Tip #2: Learn the payer, provider, and biopharma money flows
Most weak answers come from not understanding who pays whom and why. Map the incentives of each stakeholder before the interview so you can reach for them naturally mid-case.
Tip #3: Read Recon's blog to learn how they think
The firm publishes pointed takes on healthcare trends, and they explicitly ask applicants to read them. Walking in with a reaction to a recent post signals real interest and gives you something specific to talk about.
Tip #4: Keep your math clean and say it out loud
Partners want to follow your reasoning, not just see a final figure. Drill your case interview mental math until you can narrate each step calmly without losing the thread.
Tip #5: Treat the case as a conversation with a future colleague
At a firm this small, the partner is testing whether they want you on their next project. Stay collaborative, welcome pushback, and build on the interviewer's prompts instead of defending your first idea.
Tip #6: Practice healthcare cases out loud before interview day
Generic cases will not fully prepare you for Recon's sector focus.
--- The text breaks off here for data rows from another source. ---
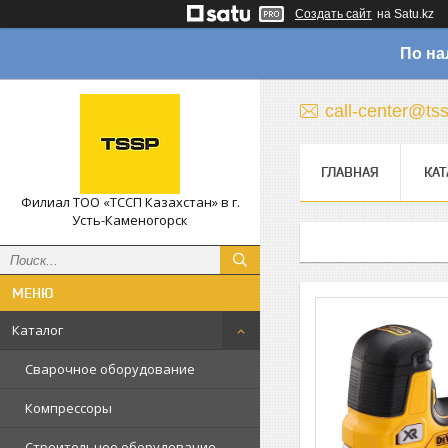
Создать сайт
на Satu.kz
По на
call-center@ts
ГЛАВНАЯ
КАТ
Филиал ТОО «ТССП Казахстан» в г.
Усть-Каменогорск
Каталог
Сварочное оборудование
Компрессоры
Строительное оборудование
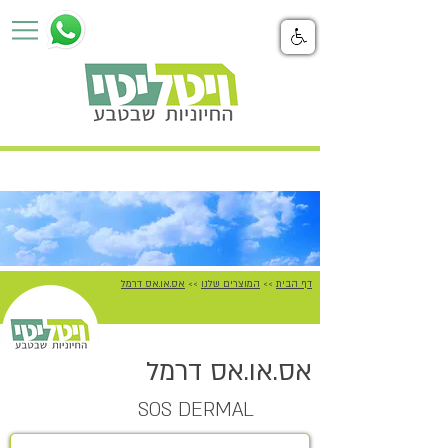
דף הבית
המוצרים שלנו
אס.או.אס דרמל
>>
>>
אס.או.אס דרמל
SOS DERMAL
If you want structured reps that build real case skills fast, my case interview course walks you through proven methods.
The fastest way to internalize healthcare structures is to practice cases out loud until they feel automatic.
Tip #7: Prepare sharp "why healthcare" and "why Recon" answers
These two questions decide more boutique outcomes than candidates expect. Tie your interest to your background and to Recon's specific model of small teams and partner mentorship, and avoid anything that could apply to any firm.
The Recon Strategy case interview rewards candidates who pair structured problem solving with real healthcare fluency, so the single best thing you can do is practice healthcare cases out loud until the ecosystem feels second nature. Build that fluency, prepare your why-healthcare story, and you will walk in ready to perform.
Frequently Asked Questions
Is the Recon Strategy case interview hard?
Yes. Recon Strategy is a small, selective healthcare boutique, so it screens hard for structured thinking and genuine sector interest. The cases themselves use standard consulting logic, but they are wrapped in healthcare context, which trips up candidates who only practiced generic retail and airline cases.
Does Recon Strategy use candidate-led or interviewer-led cases?
Recon Strategy cases are conversational and tend to be candidate-led, which is the norm for healthcare-focused boutiques. You drive the structure and the analysis while a partner follows your logic and pushes on your assumptions. Be ready to set the direction yourself rather than wait for prompts.
Do you need a healthcare background to interview at Recon Strategy?
You do not need a clinical degree, but you do need a real interest in healthcare and a working grasp of how the industry makes money. Recon lists demonstrated interest in healthcare as a major plus and screens for it directly. Reading their blog and learning how payers, providers, and biopharma interact goes a long way.
How do you apply to Recon Strategy?
Recon Strategy asks applicants to email a resume and cover letter directly to [email protected] with New Applicant in the subject line. There is no large online portal, which is typical for a boutique. A sharp, healthcare-focused cover letter matters more here than at a large firm.
Where is Recon Strategy located?
Recon Strategy was founded in 2010 and has offices in Boston and Seattle. The firm runs lean teams and notes that its projects require minimal travel, so most work happens close to home.
How should you prepare for a Recon Strategy case interview?
Practice healthcare cases out loud, drill quick mental math, and learn the basic economics of payers, providers, biopharma, and medical devices. Prepare clear answers for why healthcare and why Recon, and read a few of the firm blog posts so you can speak their language. Mock cases with a partner who can push back are the fastest way to improve.